La biostampante sviluppata da enea-2

Vista la maggiore efficacia, negli ultimi dieci anni l’impiego dei modelli 3D per lo studio del cancro è aumentato decisamente. Ma l’impatto di questa tecnologia è tutt’ora limitato dai costi elevati delle biostampanti, che oscilla tra i 50 e i 200mila dollari, e impedisce a molti laboratori, soprattutto in ambito universitario, di potervi accedere. “Ecco, quindi, la nostra idea di trasformare una stampante 3D a basso costo in una biostampante 3D home-made in grado di stampare con ottimi risultati un modello tridimensionale di medulloblastoma, il principale tumore cerebrale pediatrico”, continua la ricercatrice. 

La speranza dei ricercatori Enea è che il nuovo sistema BioVERVE aiuti a semplificare le procedure necessarie per traghettare una terapia promettente in laboratorio verso la pratica clinica.
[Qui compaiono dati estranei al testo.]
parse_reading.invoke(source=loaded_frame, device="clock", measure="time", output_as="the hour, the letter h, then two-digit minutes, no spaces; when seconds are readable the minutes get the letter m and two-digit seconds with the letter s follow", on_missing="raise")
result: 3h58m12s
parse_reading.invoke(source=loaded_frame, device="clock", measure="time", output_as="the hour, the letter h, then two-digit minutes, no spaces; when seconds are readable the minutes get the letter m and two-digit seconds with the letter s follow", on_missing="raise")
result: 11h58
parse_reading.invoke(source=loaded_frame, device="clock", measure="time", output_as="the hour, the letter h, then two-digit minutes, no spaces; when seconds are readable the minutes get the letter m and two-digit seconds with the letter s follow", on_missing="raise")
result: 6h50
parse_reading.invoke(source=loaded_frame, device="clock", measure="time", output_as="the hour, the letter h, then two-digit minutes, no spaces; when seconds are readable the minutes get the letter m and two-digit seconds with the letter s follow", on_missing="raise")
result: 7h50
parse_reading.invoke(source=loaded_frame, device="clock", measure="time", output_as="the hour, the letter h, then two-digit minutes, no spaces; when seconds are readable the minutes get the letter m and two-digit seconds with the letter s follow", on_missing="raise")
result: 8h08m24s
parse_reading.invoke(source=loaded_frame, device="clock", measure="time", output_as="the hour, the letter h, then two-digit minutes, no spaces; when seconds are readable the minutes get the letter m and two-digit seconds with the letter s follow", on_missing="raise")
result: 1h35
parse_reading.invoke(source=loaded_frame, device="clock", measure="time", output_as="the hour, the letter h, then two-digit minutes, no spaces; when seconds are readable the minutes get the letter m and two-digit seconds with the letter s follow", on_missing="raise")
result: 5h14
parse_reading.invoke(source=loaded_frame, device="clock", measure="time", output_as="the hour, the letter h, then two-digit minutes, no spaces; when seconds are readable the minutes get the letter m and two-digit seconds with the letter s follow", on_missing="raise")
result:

Spesso, infatti, i nuovi potenziali farmaci oncologici faticano a replicare i risultati ottenuti in vitro una volta sperimentati su modelli animali ed esseri umani, e parte della colpa è probabilmente da attribuire alla mancanza di modelli cellulari preclinici in grado di replicare fedelmente la complessità del contesto clinico.

“La possibilità di modificare le stampanti 3D non professionali per adattarle ai processi di biostampa è in grado di ridurre in modo considerevole i costi di acquisizione della strumentazione da parte dei laboratori, consentendo l’accesso alla tecnologia da parte di una più vasta platea di ricercatori e, di conseguenza, aprendo la strada a nuove linee di ricerca biomedica”, conclude Antonelli.